Schon während meiner aktiven Zeit (in diesem Fall etwa vor fünf Jahren) habe ich mir häufig Gedanken über Sinn und Unsinn meines Tuns gemacht. Der nachfolgende Text spiegelt dies wider und mit etwas Abstand gelesen ist es für mich selbst interessant, was ich mir damals so gedacht habe. Daher möchte ich ihn an dieser Stelle wiedergeben, bevor ich mit meinen Erzählungen fortfahre.

Ein egoistischer Selbstdarsteller? Keine anderen Probleme im Leben, keine sinnvollere Beschäftigung gefunden? So oder so ähnlich kann die typische Reaktion auf das Hobby zusammengefasst werden, welches mich fasziniert und jeden Tag beschäftigt – Langstrecken-Radrennen.

Für mich ist die Frage „Muss es immer höher, schneller, weiter und extremer sein?“ nicht eindeutig zu beantworten. Nein, wenn der Grund dafür die Anerkennung von Facebook-Freunden ist, oder weil man einfach ein bisschen wichtiger als die anderen sein will. Ich habe es längst aufgegeben, irgendjemanden vom Sinn meines Sports zu überzeugen, das ist auch gar nicht nötig. Aber es geht eben nicht um das Beeindrucken von Fremden, sondern um die eigene Erfahrung. Etwas zu schaffen, was man sich niemals zugetraut hätte – oder eben auch nicht. Den endlos langen Weg zum Ziel nicht als Strafe, sondern als Privileg zu empfinden. Wenn man in der Nacht bei Regen auf dem Rad sitzt, trotzdem noch das Gute und Schöne an der Situation zu sehen. Natürlich ist es eine Illusion, das immer umzusetzen, jeder Mensch ist am Ende eben auch nur menschlich und Dinge negativ zu sehen, ist schon fast eine gesellschaftliche Pflicht in der heutigen Zeit. Aber das Gefühl, sich aus einer Krise selbst zu befreien, ist gerade deshalb so schön, weil es die Krise gegeben hat; die Größe des Ziels definiert sich erst durch die Schwierigkeiten beim Erreichen. Nach 2 000 Kilometern und vier Tagen nonstop auf dem Rad hat man keine Möglichkeit mehr sich zu verstellen, die Fassade aufrechtzuerhalten. Man wird nicht mutig, sondern wehleidig. Man ist nicht der Held, sondern merkt erst, wie schwach man eigentlich ist, wie launisch, wie zornig. Wie man die Menschen, die einen begleiten, schlecht behandelt, obwohl sie alles für ein Ziel geben, das nicht ihr eigenes ist. Aber gerade daraus kann man eben auch mehr lernen als aus der aufgesetzten, schön aufbereiteten Geschichte, die von Sportlern oft erzählt wird. „Mir war schon immer klar, dass ich mein Ziel erreichen werde“ kann man nachträglich leicht behaupten. Wie vielen der Gescheiterten war das wohl auch schon immer klar?
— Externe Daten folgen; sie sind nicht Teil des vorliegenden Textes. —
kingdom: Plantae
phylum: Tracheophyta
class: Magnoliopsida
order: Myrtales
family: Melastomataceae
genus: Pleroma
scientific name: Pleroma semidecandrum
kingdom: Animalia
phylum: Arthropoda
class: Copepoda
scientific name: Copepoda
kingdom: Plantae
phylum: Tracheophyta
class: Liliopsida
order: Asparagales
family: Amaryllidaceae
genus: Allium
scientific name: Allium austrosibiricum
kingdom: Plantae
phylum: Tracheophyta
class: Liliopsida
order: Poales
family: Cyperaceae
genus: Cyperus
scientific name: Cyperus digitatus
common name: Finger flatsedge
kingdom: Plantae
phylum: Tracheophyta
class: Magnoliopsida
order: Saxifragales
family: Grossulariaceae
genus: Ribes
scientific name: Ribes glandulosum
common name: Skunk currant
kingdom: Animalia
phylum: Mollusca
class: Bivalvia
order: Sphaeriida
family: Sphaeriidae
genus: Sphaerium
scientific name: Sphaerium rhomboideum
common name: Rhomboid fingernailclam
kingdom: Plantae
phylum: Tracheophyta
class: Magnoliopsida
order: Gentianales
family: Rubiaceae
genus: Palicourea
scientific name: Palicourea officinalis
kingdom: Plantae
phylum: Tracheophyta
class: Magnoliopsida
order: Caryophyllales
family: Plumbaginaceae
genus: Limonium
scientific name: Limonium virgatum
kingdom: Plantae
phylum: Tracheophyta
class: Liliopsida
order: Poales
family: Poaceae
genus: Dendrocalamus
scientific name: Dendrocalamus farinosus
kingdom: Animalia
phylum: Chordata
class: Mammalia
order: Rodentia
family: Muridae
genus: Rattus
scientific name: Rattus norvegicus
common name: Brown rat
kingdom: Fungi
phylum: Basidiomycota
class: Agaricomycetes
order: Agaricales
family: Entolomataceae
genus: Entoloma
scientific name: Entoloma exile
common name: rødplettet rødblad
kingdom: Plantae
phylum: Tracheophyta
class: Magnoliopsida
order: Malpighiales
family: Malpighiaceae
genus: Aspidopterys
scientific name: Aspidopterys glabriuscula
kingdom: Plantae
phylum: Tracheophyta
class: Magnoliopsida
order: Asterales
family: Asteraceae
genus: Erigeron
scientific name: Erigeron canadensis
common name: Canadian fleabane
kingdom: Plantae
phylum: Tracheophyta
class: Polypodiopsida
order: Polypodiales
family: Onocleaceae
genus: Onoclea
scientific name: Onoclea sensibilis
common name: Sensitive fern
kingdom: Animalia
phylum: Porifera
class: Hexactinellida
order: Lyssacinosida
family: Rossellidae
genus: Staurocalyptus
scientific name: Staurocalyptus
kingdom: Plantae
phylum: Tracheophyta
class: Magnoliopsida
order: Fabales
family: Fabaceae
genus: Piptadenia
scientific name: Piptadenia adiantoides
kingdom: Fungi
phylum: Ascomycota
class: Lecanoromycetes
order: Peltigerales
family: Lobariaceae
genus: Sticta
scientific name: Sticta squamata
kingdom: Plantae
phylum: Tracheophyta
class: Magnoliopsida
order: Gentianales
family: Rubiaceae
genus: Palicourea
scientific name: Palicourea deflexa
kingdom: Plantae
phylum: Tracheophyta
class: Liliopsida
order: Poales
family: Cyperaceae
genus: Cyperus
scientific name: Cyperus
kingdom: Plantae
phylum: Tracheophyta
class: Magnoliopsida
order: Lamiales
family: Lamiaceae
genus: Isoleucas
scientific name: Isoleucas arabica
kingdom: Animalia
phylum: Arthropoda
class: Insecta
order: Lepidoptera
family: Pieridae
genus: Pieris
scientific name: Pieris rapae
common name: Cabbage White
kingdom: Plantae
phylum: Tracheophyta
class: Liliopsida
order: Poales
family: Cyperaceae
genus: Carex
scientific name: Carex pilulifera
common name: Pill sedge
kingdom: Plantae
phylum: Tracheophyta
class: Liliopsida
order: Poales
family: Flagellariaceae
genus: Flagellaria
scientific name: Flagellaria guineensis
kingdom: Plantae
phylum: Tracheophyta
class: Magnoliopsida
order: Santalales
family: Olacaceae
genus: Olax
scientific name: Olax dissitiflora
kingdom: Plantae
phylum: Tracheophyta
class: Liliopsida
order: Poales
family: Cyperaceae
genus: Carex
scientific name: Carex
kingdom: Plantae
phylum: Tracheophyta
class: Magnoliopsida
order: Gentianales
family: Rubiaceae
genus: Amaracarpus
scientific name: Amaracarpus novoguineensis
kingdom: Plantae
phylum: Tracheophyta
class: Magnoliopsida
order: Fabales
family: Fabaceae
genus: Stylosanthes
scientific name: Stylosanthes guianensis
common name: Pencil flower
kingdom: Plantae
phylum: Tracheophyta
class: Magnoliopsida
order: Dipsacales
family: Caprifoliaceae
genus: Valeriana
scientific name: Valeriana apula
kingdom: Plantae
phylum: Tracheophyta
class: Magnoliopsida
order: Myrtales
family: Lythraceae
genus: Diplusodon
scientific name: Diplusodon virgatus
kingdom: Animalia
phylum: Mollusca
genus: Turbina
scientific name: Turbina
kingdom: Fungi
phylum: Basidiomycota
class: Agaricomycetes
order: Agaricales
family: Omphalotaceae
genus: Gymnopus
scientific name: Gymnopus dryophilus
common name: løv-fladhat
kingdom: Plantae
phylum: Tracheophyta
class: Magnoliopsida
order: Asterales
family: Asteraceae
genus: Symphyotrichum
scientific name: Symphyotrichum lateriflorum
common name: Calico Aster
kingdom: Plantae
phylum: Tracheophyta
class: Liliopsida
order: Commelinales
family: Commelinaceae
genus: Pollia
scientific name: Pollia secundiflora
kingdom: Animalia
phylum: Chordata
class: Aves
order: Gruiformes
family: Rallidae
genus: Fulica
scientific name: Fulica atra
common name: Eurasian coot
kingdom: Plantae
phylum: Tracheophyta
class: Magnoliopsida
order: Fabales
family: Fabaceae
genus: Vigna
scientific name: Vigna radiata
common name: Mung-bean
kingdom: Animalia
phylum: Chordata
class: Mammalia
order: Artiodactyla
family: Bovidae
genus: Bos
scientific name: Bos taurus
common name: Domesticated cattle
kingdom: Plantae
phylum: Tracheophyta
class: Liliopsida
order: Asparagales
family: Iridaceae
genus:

Letztendlich ist es für jeden akzeptabel zehn Stunden am Tag dafür zu arbeiten, dass ein Unternehmen Gewinn macht, aber sechs Stunden am Tag für ein Ziel, das kein Geld und keinen wertvollen Eintrag im Lebenslauf bringt, auf dem Rad zu sitzen? Natürlich kann nur ein Spinner auf eine solche Idee kommen. Dazu fällt mir ein, dass mehr als die Hälfte der Österreicher sich nach kritischer Selbsteinschätzung weder als glücklich noch als unglücklich definieren würde. Jetzt kann man sich die Frage stellen, ob dieser Zustand besser ist als unglücklich zu sein und zumindest zu wissen wieso. Wenn ich nach Tagen ohne Schlaf und alltäglichen Komfort das erste Mal im Kaffeehaus sitze oder im eigenen Bett liege, weiß ich jedenfalls, zu welcher Gruppe ich gehöre. Das Hoch gibt es eben nicht ohne das Tief.

Es ist der 7. Februar 2012, draußen schneit es. Trotzdem denke ich wieder einmal an mein Ziel. Das Ziel, welches ich seit zwei Jahren verfolge und frühestens in eineinhalb Jahren erreichen werde, wenn alles planmäßig läuft, die Finanzierung steht und ich acht andere Menschen dafür begeistern kann, mich zu begleiten.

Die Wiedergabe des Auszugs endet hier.